Posted July 30, 2012
The President’s Council on Fitness, Sports & Nutrition, a venerable organization that has been promoting push-ups, sit-ups and other traditional forms of sweating since the days of the Eisenhower administration, finally has plugged into high-tech. The agency has changed its guidelines to include participation in “active video” games, including the Wii Fit, Tiger Woods PGA Tour and Just Dance.
There appears to be a bit of the “if you can’t beat ’em, join ’em” philosophy at work here. Noting that kids spend an average of 7 1/2 hours a day in front of video and TV screens, the goal is to turn “passive screen time into active screen time.”
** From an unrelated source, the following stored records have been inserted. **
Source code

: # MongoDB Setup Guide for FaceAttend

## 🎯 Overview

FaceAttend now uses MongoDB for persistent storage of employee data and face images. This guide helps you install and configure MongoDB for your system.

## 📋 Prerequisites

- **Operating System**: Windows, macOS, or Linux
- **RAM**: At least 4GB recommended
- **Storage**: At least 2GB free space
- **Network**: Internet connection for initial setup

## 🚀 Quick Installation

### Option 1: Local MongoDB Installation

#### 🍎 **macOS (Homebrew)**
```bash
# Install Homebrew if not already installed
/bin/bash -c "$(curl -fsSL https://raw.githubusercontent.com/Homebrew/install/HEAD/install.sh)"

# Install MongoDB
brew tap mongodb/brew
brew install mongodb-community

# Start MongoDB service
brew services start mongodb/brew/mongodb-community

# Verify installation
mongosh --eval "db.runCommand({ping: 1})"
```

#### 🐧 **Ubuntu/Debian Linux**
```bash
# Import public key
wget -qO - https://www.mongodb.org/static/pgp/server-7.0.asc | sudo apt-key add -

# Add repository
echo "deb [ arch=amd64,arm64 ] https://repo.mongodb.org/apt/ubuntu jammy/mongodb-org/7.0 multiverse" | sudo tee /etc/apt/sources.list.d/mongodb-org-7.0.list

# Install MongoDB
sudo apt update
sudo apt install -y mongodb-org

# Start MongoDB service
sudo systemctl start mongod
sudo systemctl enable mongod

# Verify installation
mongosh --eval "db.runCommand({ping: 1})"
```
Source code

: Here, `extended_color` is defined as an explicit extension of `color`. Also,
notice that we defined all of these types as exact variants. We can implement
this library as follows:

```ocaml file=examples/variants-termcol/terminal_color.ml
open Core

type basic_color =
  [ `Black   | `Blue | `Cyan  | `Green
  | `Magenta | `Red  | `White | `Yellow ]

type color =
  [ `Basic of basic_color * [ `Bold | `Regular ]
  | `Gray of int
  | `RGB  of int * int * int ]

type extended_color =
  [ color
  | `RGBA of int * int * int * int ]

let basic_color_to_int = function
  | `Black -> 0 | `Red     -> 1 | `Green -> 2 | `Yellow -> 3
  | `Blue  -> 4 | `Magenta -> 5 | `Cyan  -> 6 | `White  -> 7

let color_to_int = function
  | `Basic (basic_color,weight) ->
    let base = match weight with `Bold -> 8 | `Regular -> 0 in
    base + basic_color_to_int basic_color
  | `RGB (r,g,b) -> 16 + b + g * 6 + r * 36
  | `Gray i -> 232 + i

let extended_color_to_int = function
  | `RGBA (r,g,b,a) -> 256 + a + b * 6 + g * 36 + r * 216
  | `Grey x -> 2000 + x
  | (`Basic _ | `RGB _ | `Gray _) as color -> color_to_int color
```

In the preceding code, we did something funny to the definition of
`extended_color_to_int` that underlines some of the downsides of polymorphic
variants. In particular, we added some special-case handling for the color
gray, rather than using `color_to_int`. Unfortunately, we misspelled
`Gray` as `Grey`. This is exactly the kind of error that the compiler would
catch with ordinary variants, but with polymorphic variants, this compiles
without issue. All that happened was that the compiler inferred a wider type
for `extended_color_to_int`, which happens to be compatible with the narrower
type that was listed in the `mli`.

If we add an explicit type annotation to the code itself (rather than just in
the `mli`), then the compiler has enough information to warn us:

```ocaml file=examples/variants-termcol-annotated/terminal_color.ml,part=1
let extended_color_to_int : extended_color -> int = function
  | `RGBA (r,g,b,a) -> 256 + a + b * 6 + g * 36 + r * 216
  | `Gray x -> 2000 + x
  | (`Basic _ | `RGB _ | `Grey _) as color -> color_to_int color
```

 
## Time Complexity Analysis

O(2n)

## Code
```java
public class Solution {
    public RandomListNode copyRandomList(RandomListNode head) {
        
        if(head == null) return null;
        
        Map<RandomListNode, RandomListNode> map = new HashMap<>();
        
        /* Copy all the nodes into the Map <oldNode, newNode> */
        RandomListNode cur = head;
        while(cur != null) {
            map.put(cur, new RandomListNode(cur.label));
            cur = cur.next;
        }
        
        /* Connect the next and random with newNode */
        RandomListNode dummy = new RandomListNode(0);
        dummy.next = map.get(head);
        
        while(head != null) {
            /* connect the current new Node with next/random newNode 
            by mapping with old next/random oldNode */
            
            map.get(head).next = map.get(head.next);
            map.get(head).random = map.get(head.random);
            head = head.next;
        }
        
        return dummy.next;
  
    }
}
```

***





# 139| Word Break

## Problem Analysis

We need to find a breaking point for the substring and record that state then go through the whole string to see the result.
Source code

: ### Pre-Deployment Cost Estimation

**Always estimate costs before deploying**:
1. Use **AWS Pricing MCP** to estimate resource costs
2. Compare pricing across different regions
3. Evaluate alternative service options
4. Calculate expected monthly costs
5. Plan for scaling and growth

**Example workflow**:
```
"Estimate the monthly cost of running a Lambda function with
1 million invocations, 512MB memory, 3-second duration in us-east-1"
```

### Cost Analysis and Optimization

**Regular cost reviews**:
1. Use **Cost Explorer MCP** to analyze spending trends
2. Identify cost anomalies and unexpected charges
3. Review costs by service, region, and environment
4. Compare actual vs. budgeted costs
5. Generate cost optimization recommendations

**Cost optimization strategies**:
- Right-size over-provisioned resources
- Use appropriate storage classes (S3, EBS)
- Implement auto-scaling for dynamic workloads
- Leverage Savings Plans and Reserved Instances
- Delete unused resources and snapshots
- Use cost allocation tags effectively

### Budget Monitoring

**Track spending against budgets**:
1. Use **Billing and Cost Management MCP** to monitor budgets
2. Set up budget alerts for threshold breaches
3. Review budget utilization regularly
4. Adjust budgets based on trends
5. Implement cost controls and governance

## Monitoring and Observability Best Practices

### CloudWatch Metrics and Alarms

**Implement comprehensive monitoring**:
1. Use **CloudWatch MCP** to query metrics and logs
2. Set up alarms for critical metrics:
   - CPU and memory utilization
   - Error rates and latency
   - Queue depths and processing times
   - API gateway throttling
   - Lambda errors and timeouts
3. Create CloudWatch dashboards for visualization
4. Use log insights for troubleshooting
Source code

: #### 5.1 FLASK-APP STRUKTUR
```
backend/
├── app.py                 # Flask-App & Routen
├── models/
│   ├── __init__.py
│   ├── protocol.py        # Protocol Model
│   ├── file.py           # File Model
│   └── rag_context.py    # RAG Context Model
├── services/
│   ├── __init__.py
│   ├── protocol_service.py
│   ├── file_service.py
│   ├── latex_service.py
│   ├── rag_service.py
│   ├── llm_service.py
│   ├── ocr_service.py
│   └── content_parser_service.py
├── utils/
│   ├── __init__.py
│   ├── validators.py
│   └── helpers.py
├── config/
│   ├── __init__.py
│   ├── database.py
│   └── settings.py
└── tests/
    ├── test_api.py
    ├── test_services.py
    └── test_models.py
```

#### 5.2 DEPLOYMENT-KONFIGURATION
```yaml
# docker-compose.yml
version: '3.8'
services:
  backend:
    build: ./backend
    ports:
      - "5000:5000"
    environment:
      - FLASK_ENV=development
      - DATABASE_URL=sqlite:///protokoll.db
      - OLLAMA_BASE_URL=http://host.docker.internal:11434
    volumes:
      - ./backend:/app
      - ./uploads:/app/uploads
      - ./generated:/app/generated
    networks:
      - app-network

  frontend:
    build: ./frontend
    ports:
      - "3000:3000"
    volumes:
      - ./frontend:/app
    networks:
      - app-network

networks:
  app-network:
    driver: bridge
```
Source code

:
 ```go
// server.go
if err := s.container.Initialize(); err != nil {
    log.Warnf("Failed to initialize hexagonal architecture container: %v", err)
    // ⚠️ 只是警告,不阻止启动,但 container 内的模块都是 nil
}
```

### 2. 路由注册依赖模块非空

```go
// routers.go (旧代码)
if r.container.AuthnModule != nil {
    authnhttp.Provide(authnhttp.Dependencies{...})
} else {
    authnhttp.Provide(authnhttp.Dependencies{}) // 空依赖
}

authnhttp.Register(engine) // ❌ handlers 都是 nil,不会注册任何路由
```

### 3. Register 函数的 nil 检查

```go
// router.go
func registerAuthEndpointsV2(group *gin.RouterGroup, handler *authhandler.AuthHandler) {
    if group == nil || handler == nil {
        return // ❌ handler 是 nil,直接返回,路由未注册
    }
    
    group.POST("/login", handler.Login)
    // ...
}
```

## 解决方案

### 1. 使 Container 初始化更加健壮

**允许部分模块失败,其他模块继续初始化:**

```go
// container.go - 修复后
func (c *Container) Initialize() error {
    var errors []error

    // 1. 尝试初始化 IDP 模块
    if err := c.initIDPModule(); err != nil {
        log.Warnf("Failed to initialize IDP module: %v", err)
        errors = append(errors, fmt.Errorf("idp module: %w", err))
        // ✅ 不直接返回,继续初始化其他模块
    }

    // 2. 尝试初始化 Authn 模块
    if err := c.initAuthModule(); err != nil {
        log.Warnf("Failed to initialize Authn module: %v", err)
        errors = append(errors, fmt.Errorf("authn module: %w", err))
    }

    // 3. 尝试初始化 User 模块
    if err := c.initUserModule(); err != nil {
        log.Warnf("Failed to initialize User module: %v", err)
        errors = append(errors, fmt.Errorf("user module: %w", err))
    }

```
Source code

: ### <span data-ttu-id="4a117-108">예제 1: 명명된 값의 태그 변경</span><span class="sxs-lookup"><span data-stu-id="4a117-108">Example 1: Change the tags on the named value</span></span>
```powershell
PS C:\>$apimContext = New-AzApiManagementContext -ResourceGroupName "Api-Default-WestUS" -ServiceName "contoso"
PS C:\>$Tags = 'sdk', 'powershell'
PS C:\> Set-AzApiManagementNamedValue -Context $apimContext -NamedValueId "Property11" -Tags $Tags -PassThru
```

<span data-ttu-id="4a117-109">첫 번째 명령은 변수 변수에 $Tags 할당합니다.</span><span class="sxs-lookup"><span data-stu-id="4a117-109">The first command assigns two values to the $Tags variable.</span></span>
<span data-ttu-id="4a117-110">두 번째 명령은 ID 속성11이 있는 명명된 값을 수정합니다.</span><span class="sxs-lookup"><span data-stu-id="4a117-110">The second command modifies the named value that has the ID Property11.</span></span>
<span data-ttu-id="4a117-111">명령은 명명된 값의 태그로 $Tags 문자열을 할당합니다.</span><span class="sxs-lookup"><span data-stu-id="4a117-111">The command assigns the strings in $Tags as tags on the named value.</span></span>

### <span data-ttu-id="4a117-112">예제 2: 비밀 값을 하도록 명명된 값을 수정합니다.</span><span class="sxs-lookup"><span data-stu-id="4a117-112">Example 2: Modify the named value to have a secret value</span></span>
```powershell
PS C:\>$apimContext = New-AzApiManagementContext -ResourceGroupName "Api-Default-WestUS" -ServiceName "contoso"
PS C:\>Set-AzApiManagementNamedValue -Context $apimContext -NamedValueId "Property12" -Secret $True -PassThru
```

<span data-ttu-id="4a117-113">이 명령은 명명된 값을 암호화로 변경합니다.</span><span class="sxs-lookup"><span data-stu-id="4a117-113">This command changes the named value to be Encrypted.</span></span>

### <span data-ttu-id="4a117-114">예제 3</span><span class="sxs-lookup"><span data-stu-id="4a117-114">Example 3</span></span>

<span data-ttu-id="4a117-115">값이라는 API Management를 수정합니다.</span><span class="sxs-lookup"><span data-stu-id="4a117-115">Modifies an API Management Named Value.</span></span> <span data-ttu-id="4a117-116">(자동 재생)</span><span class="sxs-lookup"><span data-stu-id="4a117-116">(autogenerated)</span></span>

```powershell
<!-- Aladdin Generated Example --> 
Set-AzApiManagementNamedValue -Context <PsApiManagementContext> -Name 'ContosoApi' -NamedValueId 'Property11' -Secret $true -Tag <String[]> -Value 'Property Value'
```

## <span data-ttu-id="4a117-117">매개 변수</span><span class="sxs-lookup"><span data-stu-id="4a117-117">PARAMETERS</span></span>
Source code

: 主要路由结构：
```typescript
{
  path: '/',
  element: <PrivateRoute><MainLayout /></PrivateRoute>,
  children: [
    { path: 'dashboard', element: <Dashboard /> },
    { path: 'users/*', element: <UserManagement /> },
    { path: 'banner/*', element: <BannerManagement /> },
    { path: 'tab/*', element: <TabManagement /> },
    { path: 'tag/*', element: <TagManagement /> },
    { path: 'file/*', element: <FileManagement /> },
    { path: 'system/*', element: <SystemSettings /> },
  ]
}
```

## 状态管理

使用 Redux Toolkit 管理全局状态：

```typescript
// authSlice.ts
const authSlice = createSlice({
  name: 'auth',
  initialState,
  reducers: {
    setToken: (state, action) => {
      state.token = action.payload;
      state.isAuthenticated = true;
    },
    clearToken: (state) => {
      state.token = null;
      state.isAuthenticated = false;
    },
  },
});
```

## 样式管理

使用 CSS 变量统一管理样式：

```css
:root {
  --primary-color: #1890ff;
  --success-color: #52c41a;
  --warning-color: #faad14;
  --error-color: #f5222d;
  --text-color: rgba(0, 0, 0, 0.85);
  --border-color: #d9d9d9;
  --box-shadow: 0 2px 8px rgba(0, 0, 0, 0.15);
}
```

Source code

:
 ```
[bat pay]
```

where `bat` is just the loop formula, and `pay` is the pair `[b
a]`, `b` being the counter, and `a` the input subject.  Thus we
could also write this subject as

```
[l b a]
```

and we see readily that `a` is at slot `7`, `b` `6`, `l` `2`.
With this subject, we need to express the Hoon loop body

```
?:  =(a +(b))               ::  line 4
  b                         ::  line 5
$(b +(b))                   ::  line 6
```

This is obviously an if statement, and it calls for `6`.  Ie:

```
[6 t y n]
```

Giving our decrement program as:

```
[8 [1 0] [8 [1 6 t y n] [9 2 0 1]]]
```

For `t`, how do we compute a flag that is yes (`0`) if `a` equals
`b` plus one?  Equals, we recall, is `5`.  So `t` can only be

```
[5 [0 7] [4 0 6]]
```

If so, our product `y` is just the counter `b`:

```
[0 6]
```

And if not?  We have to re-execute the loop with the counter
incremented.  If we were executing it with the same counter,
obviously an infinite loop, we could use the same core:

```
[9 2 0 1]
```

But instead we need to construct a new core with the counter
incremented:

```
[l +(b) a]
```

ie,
But it’s not all just about giving into fads. The video games can have a legitimate physical fitness application, said Sue Masemer, manager of the LiveWell Fitness Center at Abbott Northwestern Hospital in south Minneapolis, which has been using a Wii as part of its exercise equipment for four years.
“The key thing is to get your large muscle groups moving,” she said. “Your heart doesn’t know why you’re moving. It just responds to the fact that you are moving.”
One of the keys to getting the maximum benefit from an exercise program is doing it regularly. If playing a game seems like fun while grunting your way through calisthenics feels like work, you’re much more likely to opt for fun, Masemer said.
“It can be great motivation,” she said. “If you’re not enjoying something, you’re not going to keep doing it.”